Korrosion

Bei Blechblasinstrumente des 19. und frühen 20. Jahrhunderts stellt sich eine heikle Frage: «to play or to display» – Spielen oder Ausstellen

Steckbrief

Ausgangslage

Die historisch informierte Aufführungspraxis älterer Musik benötigt als wesentliches Element «period instruments» für Konzerte, Lehre und Forschung. Dies führt zu einem Dilemma: Ein historisches Instrument, das wieder gespielt werden soll, wird durch Restaurierungen verändert und riskiert, beschädigt zu werden; wenn es hingegen «stillgelegt» und im Museum verwahrt wird, verliert es seine Stimme, wird auf sein Objekt-Sein reduziert – «to play or to display». Besonders akzentuiert besteht dieses Dilemma bei Blasinstrumenten aufgrund der Blasfeuchte. Das Projekt will nun für Messinginstrumente Lösungsansätze finden, indem es erstmals Korrosionsphänomene im Innern dieser Instrumente erforscht und Methoden präventiver Konservierung erarbeitet – in multidisziplinärer Zusammenarbeit der Hochschule der Künste Bern, des Schweizerischen Nationalmuseums (SNM), des Paul Scherrer Instituts (PSI) und der ETH Zürich.

Vorgehen

Durch das Erforschen sowie Vermessen des Zustands und der Entwicklung von Korrosionsphänomenen im Innern von Messinginstrumenten betritt das Projekt wissenschaftlich Neuland. Dazu wird ein Satz von rund 100-jährigen Hörnern, Trompeten, Posaunen und Tuben zur Anspielbarkeit restauriert, nicht aber gereinigt.
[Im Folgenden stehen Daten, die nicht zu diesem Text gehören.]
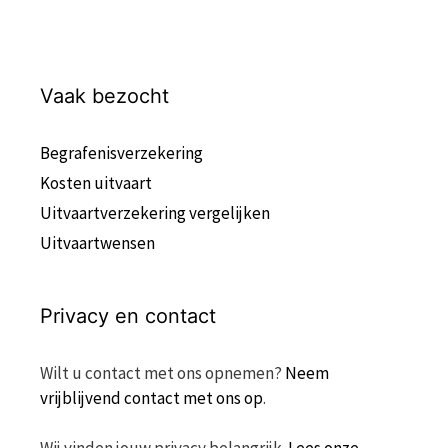
Vaak bezocht
Begrafenisverzekering
Kosten uitvaart
Uitvaartverzekering vergelijken
Uitvaartwensen
Privacy en contact
Wilt u contact met ons opnemen?
Neem
vrijblijvend contact met ons op
.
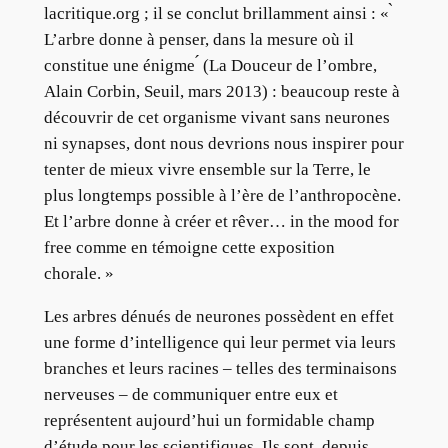
lacritique.org ; il se conclut brillamment ainsi : « ̀
L’arbre donne à penser, dans la mesure où il
constitue une énigme ́ (La Douceur de l’ombre,
Alain Corbin, Seuil, mars 2013) : beaucoup reste à
découvrir de cet organisme vivant sans neurones
ni synapses, dont nous devrions nous inspirer pour
tenter de mieux vivre ensemble sur la Terre, le
plus longtemps possible à l’ère de l’anthropocène.
Et l’arbre donne à créer et rêver… in the mood for
free comme en témoigne cette exposition
chorale. »
Les arbres dénués de neurones possèdent en effet
une forme d’intelligence qui leur permet via leurs
branches et leurs racines – telles des terminaisons
nerveuses – de communiquer entre eux et
représentent aujourd’hui un formidable champ
d’étude pour les scientifiques. Ils sont, depuis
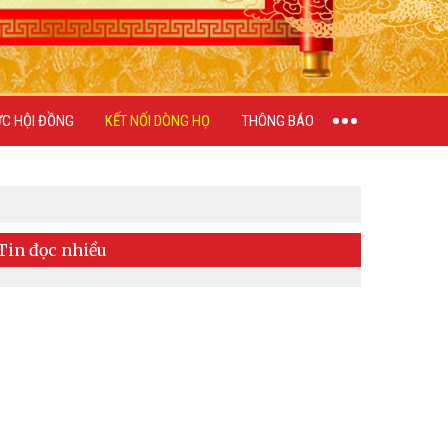
ỨC HỘI ĐỒNG
KẾT NỐI DÒNG HỌ
THÔNG BÁO
Tin đọc nhiều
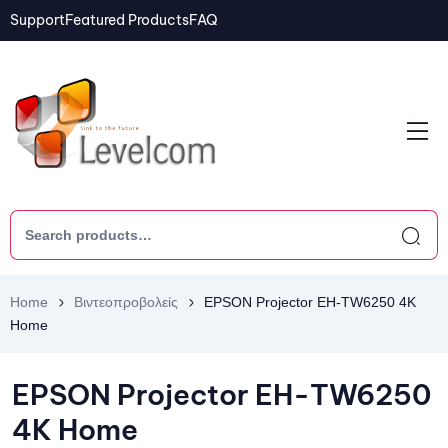
Support
Featured Products
FAQ
Home
Βιντεοπροβολείς
EPSON Projector EH-TW6250 4K
Home
EPSON Projector EH-TW6250
4K Home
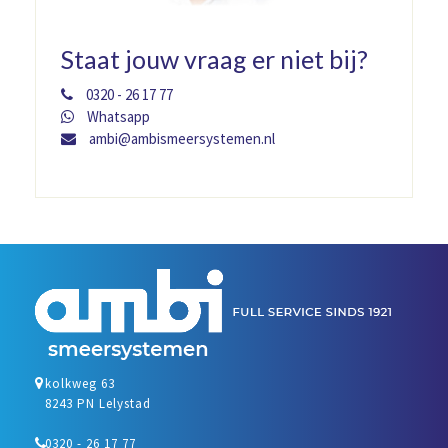
Staat jouw vraag er niet bij?
0320 - 26 17 77
Whatsapp
ambi@ambismeersystemen.nl
kolkweg 63
8243 PN Lelystad
0320 - 26 17 77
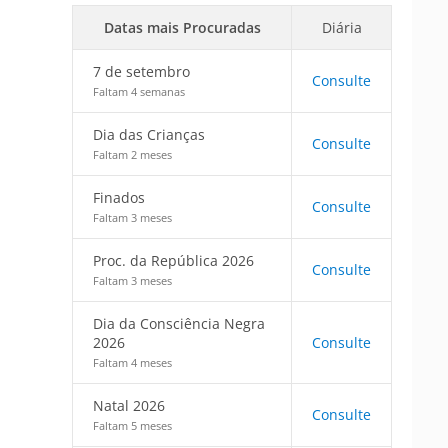
Datas mais Procuradas
Diária
7 de setembro
Consulte
Faltam 4 semanas
Dia das Crianças
Consulte
Faltam 2 meses
Finados
Consulte
Faltam 3 meses
Proc. da República 2026
Consulte
Faltam 3 meses
Dia da Consciência Negra
2026
Consulte
Faltam 4 meses
Natal 2026
Consulte
Faltam 5 meses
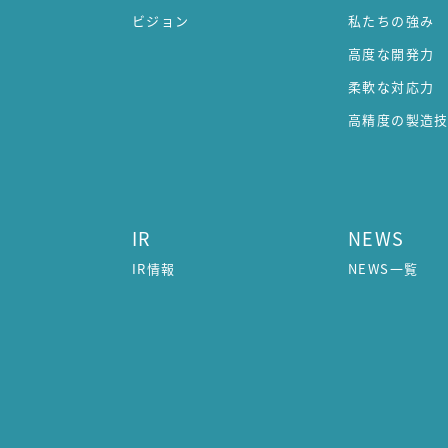
ビジョン
私たちの強み
高度な開発力
柔軟な対応力
高精度の製造
IR
NEWS
IR情報
NEWS一覧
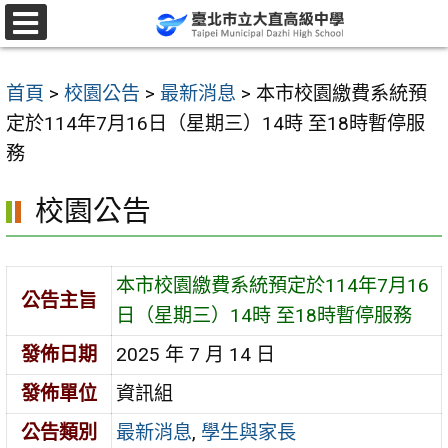
跳
至
選
單
主
首頁
>
校園公告
>
最新消息
>
本市校園繳費系統預
要
定於114年7月16日（星期三）14時 至18時暫停服
內
務
容
區
校園公告
本市校園繳費系統預定於114年7月16
公告主旨
日（星期三）14時 至18時暫停服務
發佈日期
2025 年 7 月 14 日
發佈單位
資訊組
公告類別
最新消息
,
學生與家長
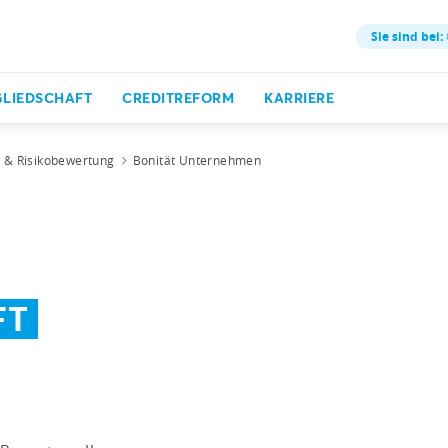
Sie sind bei:
GLIEDSCHAFT
CREDITREFORM
KARRIERE
t & Risikobewertung
Bonität Unternehmen
FT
Mit einer an der ETH Zürich entwickelten Messsonde und der adaptierten elektrochemischen Messmethode analysiert das SNM die bestehende Korrosion. Dieselben Korrosionsphänomene untersucht das PSI parallel dazu mittels bildgebender Verfahren mit Neutronen- und Röntgenstrahlen. Danach testet eine Langzeitstudie unterschiedliche Möglichkeiten schonender Nutzung und präventiver Konservierung, die von der Konservierung-Restaurierung des SNM erarbeitet werden. Die Instrumente werden hierfür systematisch gespielt, die Entwicklung der Korrosion wird regelmässig gemessen.

Ergebnisse

Aufbauend auf den Erkenntnissen über innere Korrosion und deren Entwicklung werden Methoden präventiver Konservierung für gespielte historische Messinginstrumente evaluiert, die sowohl für MusikerInnen als auch für Museen von Nutzen sind. Deren Umsetzung wird im Rahmen einer historisch informierten Aufführung von Strawinskys Sacre du Printemps exemplifiziert. Die benötigten 22 historischen Blechblasinstrumente werden gemäss der entwickelten Protokolle präventiver Konservierung behandelt. Um die damals benutzten Modelle zu identifizieren und damit die Klanglichkeit des Orchesters rekonstruieren zu können, gehen musikhistorische Forschungen den Musikern der Uraufführung nach. Zudem wird eine Datenbank entwickelt, wie solcherart gewonnene Erkenntnisse zu den Spieleigenschaften der Instrumente und zu passenden Mundstücken erfasst und weitervermittelt werden können. Dies soll aufzeigen, ob und gegebenenfalls wie das Dilemma für historische Blechblasinstrumente allenfalls doch gelöst werden könnte: «to play and to display»?